Problem statement:
Below are the entries; count how many lines contain the word "Natural" and reply with that number alone.

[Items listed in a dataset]

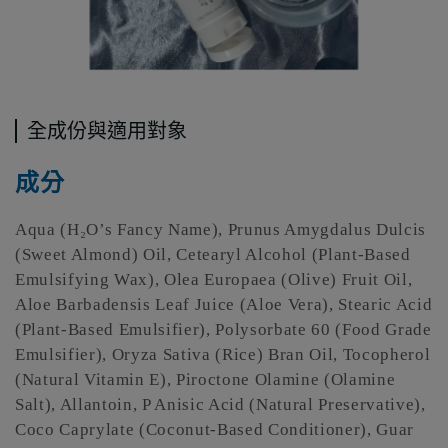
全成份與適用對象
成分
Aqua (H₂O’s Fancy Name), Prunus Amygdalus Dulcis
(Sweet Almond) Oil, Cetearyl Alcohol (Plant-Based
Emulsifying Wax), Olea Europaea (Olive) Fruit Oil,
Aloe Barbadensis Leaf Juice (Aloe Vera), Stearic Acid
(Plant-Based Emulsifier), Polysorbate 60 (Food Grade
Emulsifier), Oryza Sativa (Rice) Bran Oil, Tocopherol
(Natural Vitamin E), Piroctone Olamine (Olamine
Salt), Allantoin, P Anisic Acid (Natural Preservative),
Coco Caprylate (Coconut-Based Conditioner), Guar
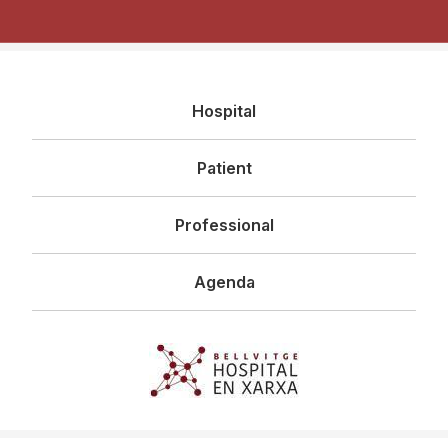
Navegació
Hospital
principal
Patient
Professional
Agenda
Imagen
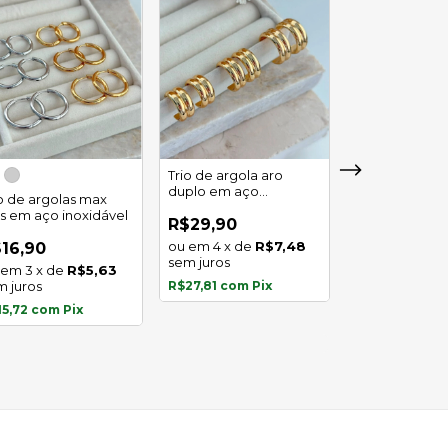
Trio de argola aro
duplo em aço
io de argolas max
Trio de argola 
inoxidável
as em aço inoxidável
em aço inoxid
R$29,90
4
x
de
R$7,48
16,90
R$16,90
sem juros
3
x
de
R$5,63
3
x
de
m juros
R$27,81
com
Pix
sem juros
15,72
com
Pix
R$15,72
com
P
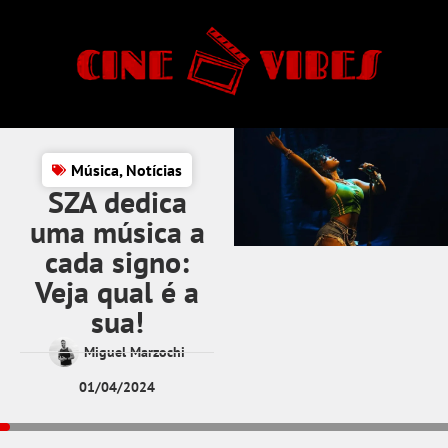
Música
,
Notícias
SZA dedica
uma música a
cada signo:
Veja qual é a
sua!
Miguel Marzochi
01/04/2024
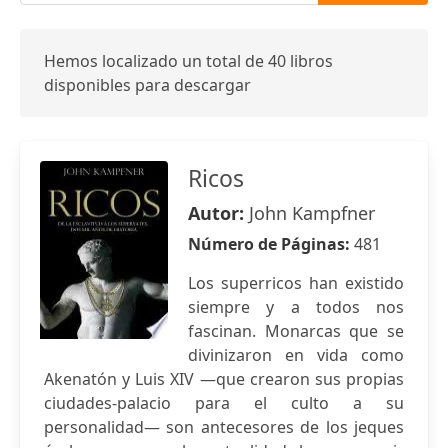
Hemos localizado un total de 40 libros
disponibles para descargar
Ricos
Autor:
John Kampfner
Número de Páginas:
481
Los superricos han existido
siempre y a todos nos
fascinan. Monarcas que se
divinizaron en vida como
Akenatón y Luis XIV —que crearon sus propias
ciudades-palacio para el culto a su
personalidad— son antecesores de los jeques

* * *

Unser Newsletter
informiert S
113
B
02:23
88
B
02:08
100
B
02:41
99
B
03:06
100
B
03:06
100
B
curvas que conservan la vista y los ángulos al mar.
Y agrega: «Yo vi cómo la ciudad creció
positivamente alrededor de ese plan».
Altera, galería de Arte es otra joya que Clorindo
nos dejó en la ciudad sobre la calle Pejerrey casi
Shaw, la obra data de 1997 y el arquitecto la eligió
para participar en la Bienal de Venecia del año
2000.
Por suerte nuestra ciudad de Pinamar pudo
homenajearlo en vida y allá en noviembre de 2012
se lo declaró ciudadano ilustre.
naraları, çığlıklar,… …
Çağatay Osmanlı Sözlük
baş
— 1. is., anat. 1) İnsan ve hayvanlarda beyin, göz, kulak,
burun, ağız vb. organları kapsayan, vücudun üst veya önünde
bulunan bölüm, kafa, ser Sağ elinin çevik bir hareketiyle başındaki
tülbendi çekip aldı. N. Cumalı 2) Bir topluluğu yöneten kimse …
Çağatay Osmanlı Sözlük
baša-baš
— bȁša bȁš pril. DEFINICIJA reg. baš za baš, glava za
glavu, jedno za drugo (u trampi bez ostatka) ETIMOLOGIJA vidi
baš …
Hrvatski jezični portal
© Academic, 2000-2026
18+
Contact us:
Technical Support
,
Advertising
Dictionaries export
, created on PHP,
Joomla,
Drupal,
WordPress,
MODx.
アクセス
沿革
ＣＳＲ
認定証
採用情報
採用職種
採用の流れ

Reply:
2